Contingent Immunization: Q

A portfolio manager has decided to pursue a contingent immunization strategy over a four-year time horizon. He just purchased at par $26 million worth of 6% semiannual coupon, 8-year bonds. Current rates of return for immunized strategies are 6% and the portfolio manager is willing to accept a return of 5%. Given that the required terminal value is $31,678,475, and if the immunized rates rise to 7% immediately, which of the following is most accurate? The dollar safety margin is:

A) negative (-$1,423,980) and the portfolio manager must switch to immunization. B) positive ($6,158,602) and the portfolio manager can continue with contingent immunization. C) positive ($370,765) and the portfolio manager can continue with contingent immunization

Why isn’t my number(606,942) matching any?

I’m getting c

OP, you didn’t use the terminal value they give you

or

you forget to discount your required amount using the new rate

or

you forget revalue your bond portfolio using the new I/Y

Here is my computation, please correct me.

Terminal value: 31,367,475

1, After the immunization rate rises to 7%.

Asset required: 31,367,475/(1+7%/2)^8=23,820,823.

To calculate the PV of the bond: FV=26m PMT=26mm*6%/2=0.78m, n=16 I/Y=7%/2=3.5% PV=24,427,765

2 Dollar safety marging: 24,427,765-23,820,823=606,942.

passme, you are correct. I don’t know why I didn’t use 31,678,475…This happens once in a while – transcription error:(

24427765 is even what I got for the portfolio when the rates rise. But why is your terminal value different. I just used the required terminal value and discounted it by 3.5 for 8 semiannual periods and got 24057000. Hence the difference is 370765, the dollar safety margin.

you know what. thats what i would do too.

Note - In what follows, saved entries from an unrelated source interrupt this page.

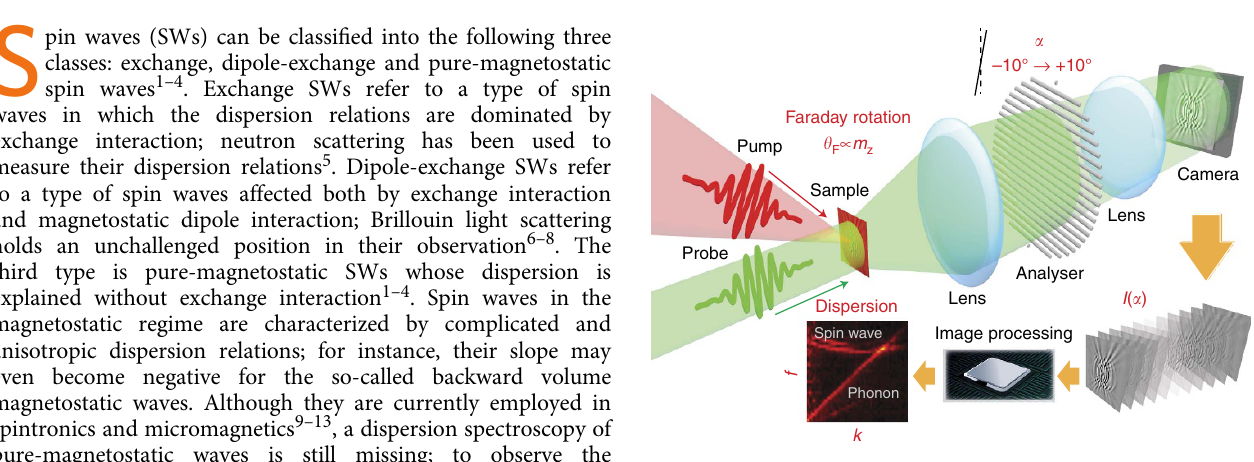
Figure 1 | Schematic illustration of spin wave tomography. Spin-wave tomography (SWaT) is based on the observation of the propagation dynamics of spin waves with the pump-and-probe magneto-optical imaging method. Various modes of spin waves are excited simultaneously by the illumination of the pump laser pulse in magnetic materials. The propagation dynamics of the spin waves are measured through the Faraday effect on the probe pulse ( y F ), which is proportional to the magnetization along the direction normal to the sample surface ( m z ). The images of y F are obtained by analyzing the transmission images ( I a ) observed at various angles of the analyzer ( a ) 26 . The spin-wave dispersion relations are reconstructed by Fourier transforming the propagating waveform of the spin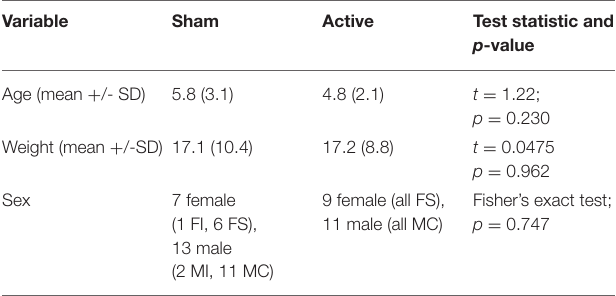
TABLE 2 | Demographics of participating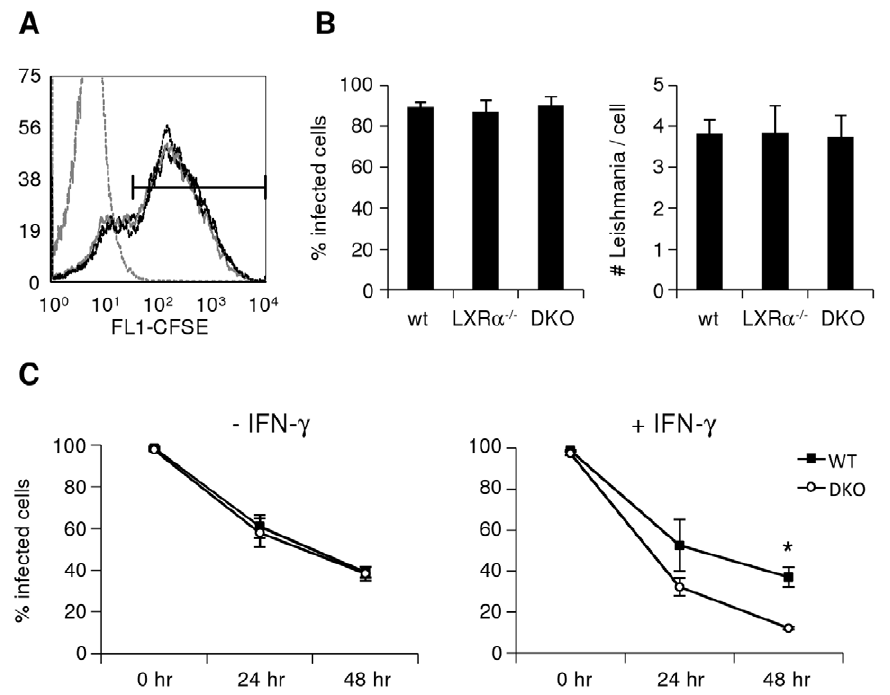
Figure 2. LXR-deficient macrophages are infected similarly, but kill Leishmania more efficiently than wild-type macrophages treated with IFN- c . Bone marrow-derived macrophages (BMDM) were infected with stationary-phase, (A) CFSE-labeled or (B) unlabelled L. chagasi/ infantum at an MOI of 10:1 for 1 hour, and 2 hours later percentages of infected cells (CFSE-positive events) were determined by (A) flow cytometry (WT uninfected = gray dotted line; WT infected = black solid line; LXR a 2 / 2 infected = gray solid line; LXR-DKO infected = black dotted line) or (B) microscopy (the number of parasites per cell was also assessed by microscopy). C. BMDM were infected with stationary-phase, unlabelled L. chagasi/ infantum at an MOI of 20:1 for 2 hours in the presence or absence of IFN- c (overnight pretreatment), and immediately, 24, or 48 hours later were Giemsa-stained for microscopic quantitation of numbers of amastigotes per cell. Similar results were found in least 3 independent experiments; error bars represent standard error; * denotes p ,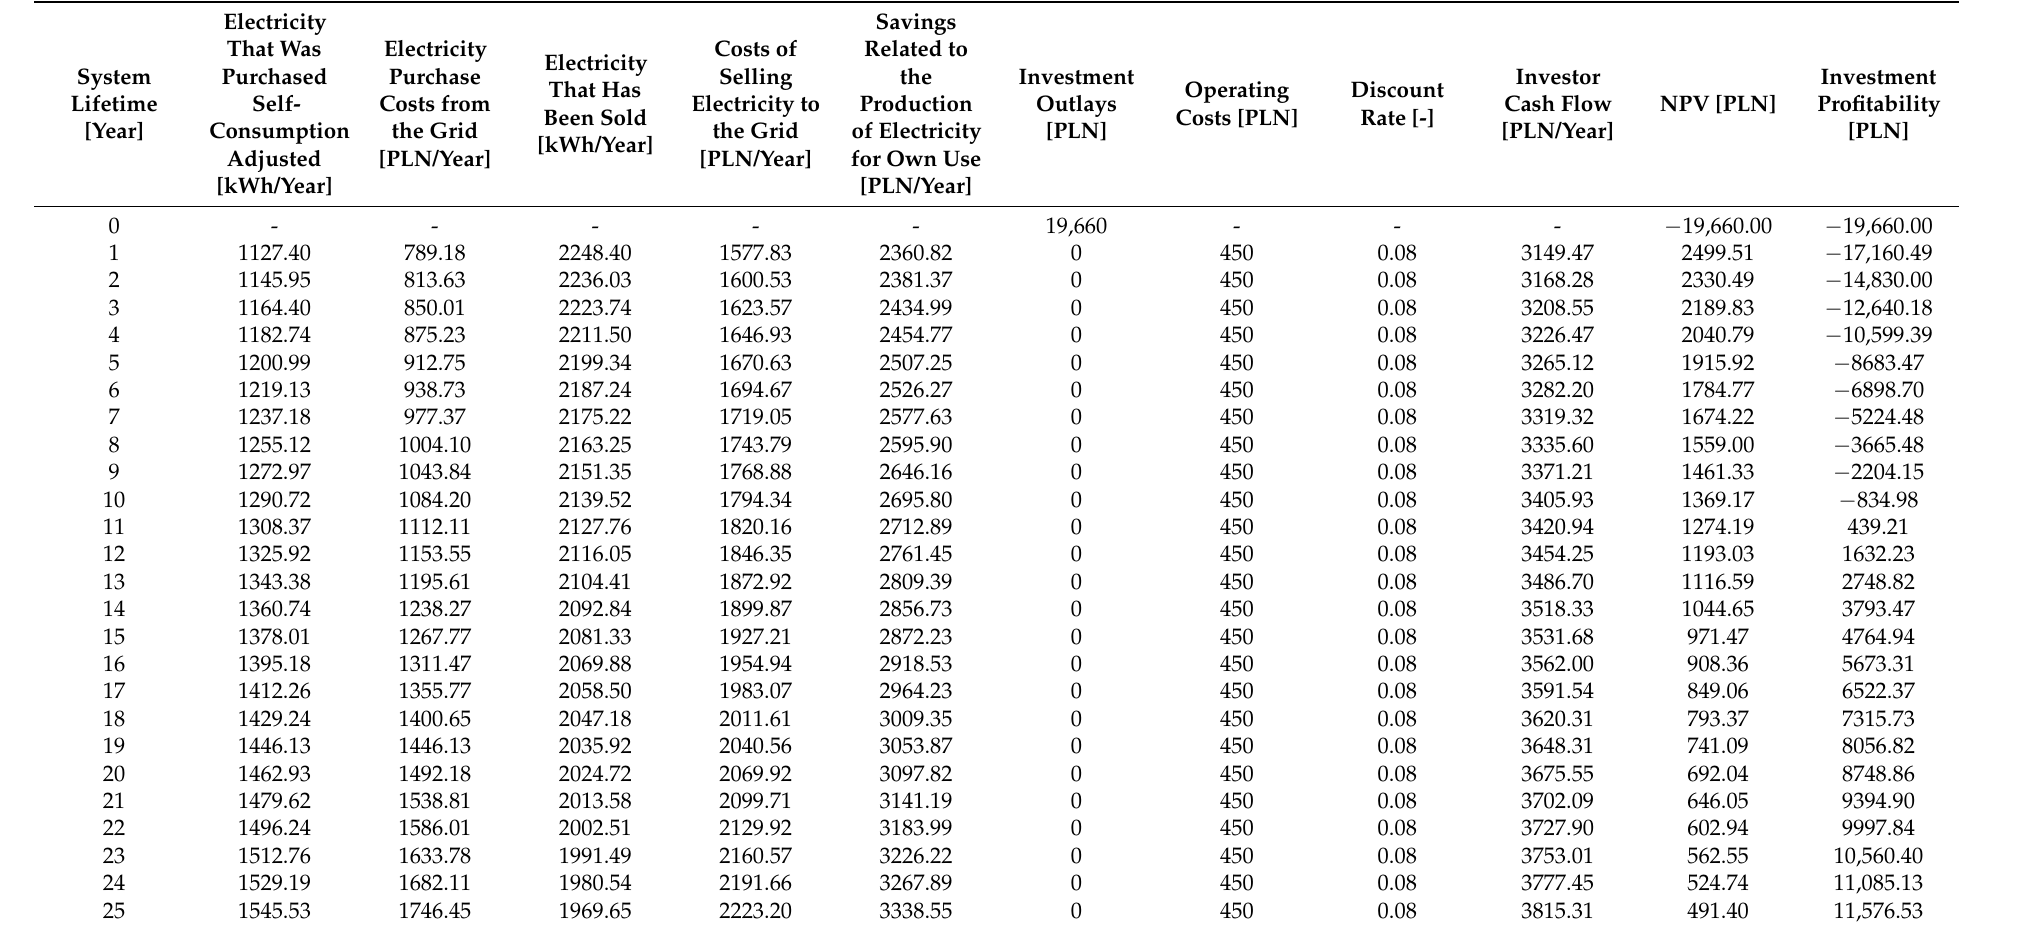
Table A9. NPV results of the PV installation for the net-billing system based on monthly prices, at a 60% self-consumption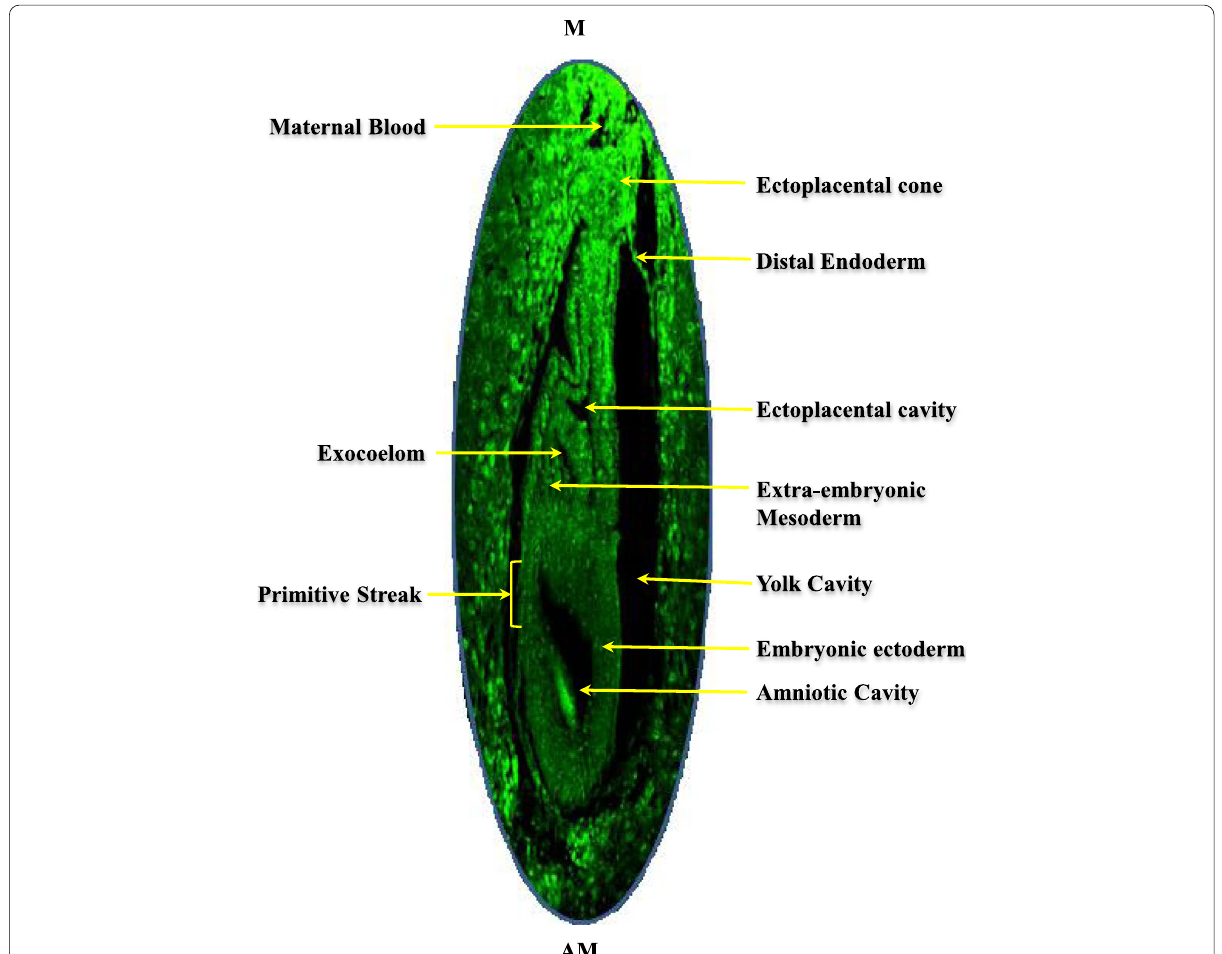
Fig. 6 Structure of D7 mice embryo and expression of KLF5 in different cell types. The transcription factor was localized in various embryonic and extra-embryonic cells. M, mesometrial pole; AM, antimesometrial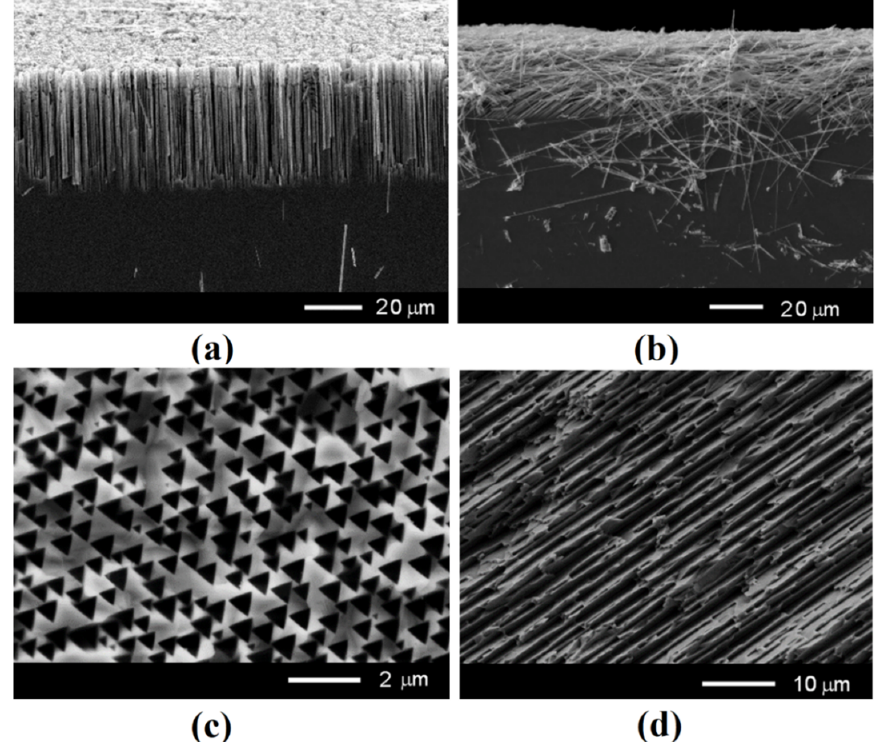
Figure 2. Cross-sectional view of SEM images taken from GaAs nanowires produced on (111)B ( a ) and (001) ( b ) substrates compared with top view SEM images of pores grown in anodized GaAs substrates with (111)B ( c ) and (001) ( d ) orientation.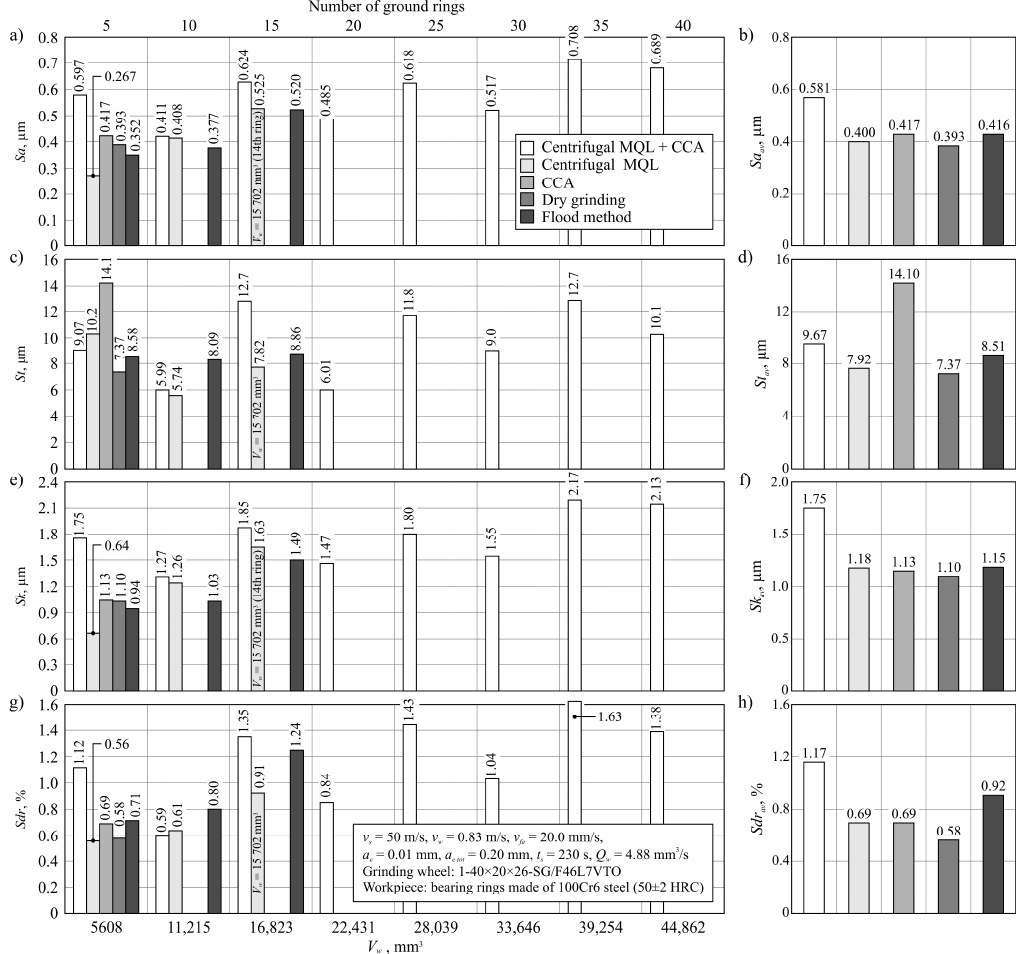
Figure 7. Parameters of the workpiece surface texture ( a , c , e , g ) as well as the average values ( b , d , f , h ) measured after grinding using different conditions of cooling and lubrication: ( a ) arithmetic mean deviation of the surface Sa ; ( b ) average arithmetic mean deviation of the surface Sa av ; ( c ) total height of the surface St ; ( d ) average total height of the surface St av ; ( e ) roughness depth of the core Sk ; ( f ) average roughness depth of the core Sk av ; ( g ) developed interfacial area ratio Sdr ; ( h ) average developed interfacial area ratio Sdr av.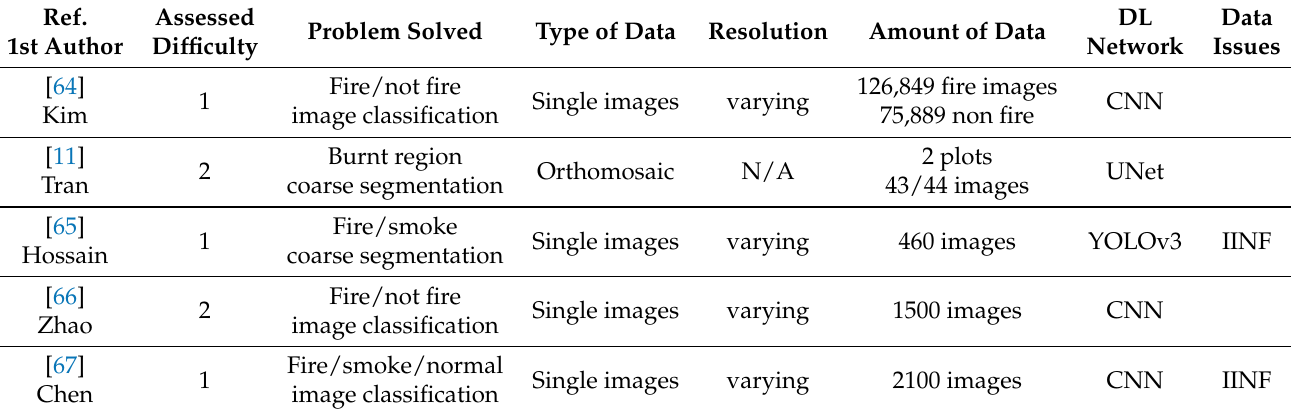
Table 4. Summary of forest fires studies reviewed. Regarding the “Data Issues” column, the following notation is used: “Wrong Split” (WS), “Late Split” (LS), “validation set for testing” (VST), “dependent test set” (DTS) or “insufficient information” (IINF), see Section 3 for details. Ref.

this question is just a battery waster…lol

it is cursed.

omg OP, you copied the given terminal value wrong!!!

GIGO…:wink:

if N = 16. how does that make sense?

4-year time horizon.

16 is from the 8-year bond.

A portfolio manager has decided to pursue a contingent immunization strategy over a four-year time horizon. He just purchased at par $26 million worth of 6% semiannual coupon, 8-year bonds. Current rates of return for immunized strategies are 6% and the portfolio manager is willing to accept a return of 5%. Given that the required terminal value is $31,678,475, and if the immunized rates rise to 7% immediately, which of the following is most accurate? The dollar safety margin is:

A) negative (-$1,423,980) and the portfolio manager must switch to immunization. B) positive ($6,158,602) and the portfolio manager can continue with contingent immunization. C) positive ($370,765) and the portfolio manager can continue with contingent immunization

  • PV(Liability Required) = 31,678,475/(1.035)^8 = 24,057,000
  • PV(Assets Available)
  • PV=?
  • FV=26,000,000
  • PMT=780,000
  • N=16
  • I/Y=3.5
  • CPT PV=24,427,765

Cushion = 24,427,765 - 24,057,000 = 370,765

C) positive ($370,765) and the portfolio manager can continue with contingent immunization

yep missed that. cpk/all have it right.